O último parágrafo termina com uma palavra que conduz aos conceitos e recorda que os objetivos da União Europeia são: promover a paz, os seus valores (Dignidade do ser humano; Liberdade; Democracia; Igualdade; Estado de Direito e Direitos humanos) e o bem-estar dos seus cidadãos; garantir a liberdade, a segurança e a justiça, sem fronteiras internas; favorecer o desenvolvimento sustentável, assente num crescimento económico equilibrado e na estabilidade dos preços, uma economia de mercado altamente competitiva, com pleno emprego e progresso social, e a proteção do ambiente; lutar contra a exclusão social e a discriminação; promover o progresso científico e tecnológico; reforçar a coesão económica, social e territorial e a solidariedade entre os países da EU; respeitar a grande diversidade cultural e linguística da EU; estabelecer uma união económica e monetária. Este é, pois, o sonho europeu!
9 de maio de 2020, quão profundamente terá a Europa sido afetada por um vírus? Está preparada para reagir? Qual a resiliência que demonstra?
Lamentando a perda de tantas vidas humanas acredito que a Europa conseguirá superar esta crise com inovação e investigação científica, com novos empregos, com uma estratégia de crescimento de longo prazo onde a biodiversidade, os serviços prestados pelos ecossistemas, a qualidade ambiental e o bem-estar de todos os europeus são tomados em consideração.
O modelo usa e deita fora já, que nem “chiclete”, está em desuso; a transição deste modelo linear para o circular está em curso em todos os Estados-Membros.

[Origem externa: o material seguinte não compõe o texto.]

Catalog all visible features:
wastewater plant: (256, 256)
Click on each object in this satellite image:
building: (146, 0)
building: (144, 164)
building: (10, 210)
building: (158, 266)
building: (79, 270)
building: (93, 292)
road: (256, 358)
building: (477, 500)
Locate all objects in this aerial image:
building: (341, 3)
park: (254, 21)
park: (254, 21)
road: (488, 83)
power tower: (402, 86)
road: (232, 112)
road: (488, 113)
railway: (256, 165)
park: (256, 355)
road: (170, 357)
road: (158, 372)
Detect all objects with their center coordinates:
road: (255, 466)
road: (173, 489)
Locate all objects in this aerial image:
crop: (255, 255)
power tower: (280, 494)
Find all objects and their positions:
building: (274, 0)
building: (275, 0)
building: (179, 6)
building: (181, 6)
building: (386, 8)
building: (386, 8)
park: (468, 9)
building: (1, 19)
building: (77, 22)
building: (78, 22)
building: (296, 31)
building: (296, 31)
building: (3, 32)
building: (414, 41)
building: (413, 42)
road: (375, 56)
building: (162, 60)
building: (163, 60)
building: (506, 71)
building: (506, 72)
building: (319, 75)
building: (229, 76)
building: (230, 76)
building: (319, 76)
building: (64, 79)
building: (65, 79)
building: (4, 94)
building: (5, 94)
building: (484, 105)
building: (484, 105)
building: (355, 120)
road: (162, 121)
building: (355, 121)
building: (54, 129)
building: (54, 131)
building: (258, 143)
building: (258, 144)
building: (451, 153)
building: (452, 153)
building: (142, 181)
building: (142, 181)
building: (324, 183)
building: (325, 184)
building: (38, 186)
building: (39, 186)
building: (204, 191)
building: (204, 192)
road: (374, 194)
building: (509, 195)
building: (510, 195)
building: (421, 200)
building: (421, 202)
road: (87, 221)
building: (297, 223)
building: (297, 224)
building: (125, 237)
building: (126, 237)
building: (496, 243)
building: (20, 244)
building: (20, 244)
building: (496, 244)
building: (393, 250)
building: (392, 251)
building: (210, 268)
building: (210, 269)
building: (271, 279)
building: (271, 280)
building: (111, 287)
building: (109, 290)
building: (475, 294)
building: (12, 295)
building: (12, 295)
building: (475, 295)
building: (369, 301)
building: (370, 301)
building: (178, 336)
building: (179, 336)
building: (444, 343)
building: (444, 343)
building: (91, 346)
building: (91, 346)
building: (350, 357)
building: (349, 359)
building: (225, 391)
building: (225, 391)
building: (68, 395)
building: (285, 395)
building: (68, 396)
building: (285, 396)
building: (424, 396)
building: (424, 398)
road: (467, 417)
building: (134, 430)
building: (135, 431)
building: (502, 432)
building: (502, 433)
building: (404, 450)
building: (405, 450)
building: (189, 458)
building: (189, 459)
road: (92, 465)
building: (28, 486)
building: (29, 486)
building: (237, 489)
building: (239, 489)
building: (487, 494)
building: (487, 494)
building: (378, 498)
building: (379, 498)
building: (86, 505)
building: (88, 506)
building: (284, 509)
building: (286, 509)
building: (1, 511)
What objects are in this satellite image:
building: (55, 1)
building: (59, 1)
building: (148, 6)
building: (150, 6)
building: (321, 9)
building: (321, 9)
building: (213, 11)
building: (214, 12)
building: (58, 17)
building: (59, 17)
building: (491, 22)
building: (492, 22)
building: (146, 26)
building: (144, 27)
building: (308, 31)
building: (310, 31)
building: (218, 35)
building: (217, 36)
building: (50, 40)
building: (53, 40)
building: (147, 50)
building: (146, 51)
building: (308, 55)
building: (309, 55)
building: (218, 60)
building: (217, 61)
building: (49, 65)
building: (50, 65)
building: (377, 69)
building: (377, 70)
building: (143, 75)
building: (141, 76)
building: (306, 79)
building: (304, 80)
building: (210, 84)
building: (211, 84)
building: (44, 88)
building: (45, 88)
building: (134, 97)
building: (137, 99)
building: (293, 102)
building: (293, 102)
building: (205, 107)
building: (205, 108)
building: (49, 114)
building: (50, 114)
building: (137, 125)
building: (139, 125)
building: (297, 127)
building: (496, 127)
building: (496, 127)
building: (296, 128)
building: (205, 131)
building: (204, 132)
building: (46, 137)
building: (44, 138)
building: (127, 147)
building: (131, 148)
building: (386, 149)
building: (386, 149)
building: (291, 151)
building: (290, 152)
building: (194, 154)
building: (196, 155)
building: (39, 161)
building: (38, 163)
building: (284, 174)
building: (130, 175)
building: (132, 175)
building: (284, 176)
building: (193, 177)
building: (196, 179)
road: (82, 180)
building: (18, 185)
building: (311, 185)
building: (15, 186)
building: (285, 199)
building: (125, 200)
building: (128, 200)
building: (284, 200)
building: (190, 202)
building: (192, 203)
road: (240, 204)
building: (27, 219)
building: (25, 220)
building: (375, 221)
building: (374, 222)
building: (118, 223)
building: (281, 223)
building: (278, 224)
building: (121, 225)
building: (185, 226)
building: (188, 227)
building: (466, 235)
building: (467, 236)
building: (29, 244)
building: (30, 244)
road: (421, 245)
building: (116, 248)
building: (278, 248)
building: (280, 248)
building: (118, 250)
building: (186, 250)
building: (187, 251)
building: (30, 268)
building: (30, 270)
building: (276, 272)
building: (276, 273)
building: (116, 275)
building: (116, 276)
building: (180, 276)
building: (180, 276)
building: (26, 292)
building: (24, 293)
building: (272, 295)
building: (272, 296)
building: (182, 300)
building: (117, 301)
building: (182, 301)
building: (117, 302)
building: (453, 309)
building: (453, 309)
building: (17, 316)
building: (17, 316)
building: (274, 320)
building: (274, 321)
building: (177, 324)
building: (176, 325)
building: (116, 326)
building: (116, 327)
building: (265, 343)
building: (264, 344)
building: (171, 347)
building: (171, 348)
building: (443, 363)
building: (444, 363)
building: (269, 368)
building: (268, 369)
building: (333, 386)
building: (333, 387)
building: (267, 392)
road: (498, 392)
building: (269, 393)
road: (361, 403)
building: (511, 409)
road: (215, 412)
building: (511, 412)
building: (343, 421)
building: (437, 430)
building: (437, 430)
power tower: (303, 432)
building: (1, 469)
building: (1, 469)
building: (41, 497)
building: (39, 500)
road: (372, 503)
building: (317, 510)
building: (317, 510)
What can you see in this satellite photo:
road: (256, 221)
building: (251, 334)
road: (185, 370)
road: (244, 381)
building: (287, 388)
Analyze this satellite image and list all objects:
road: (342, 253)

O recurso a energias limpas é meta para descarbonização e a transição digital que parecia remota até aos dias do confinamento e do teletrabalho, é um fluxo que não mais poderemos nem quereremos parar pois percebemos o quanto é essencial, o quanto importam os dados e a digitalização.
Se o sonho europeu foi afetado pela crise? Sim. Se a Europa e o mundo aproveitam a oportunidade para reforçar a sua resiliência é uma interrogação que espero poder confirmar positivamente. O Secretário-Geral das Nações Unidas, António Guterres, sobre este tema recomendava, há poucos dias, que os dinheiros públicos deveriam ser usados para investir no futuro, não no passado, e ser direcionados para sectores e projetos sustentáveis que apoiem o ambiente e o clima. A cooperação internacional e a ajuda ao desenvolvimento não deverão ser esquecidas por uma Europa, que com o pacto ecológico europeu para uma justa transição, estava já numa trajetória de mudança que deverá ser acelerada e consolidada reforçando o sonho europeu, o sonho de todos nós.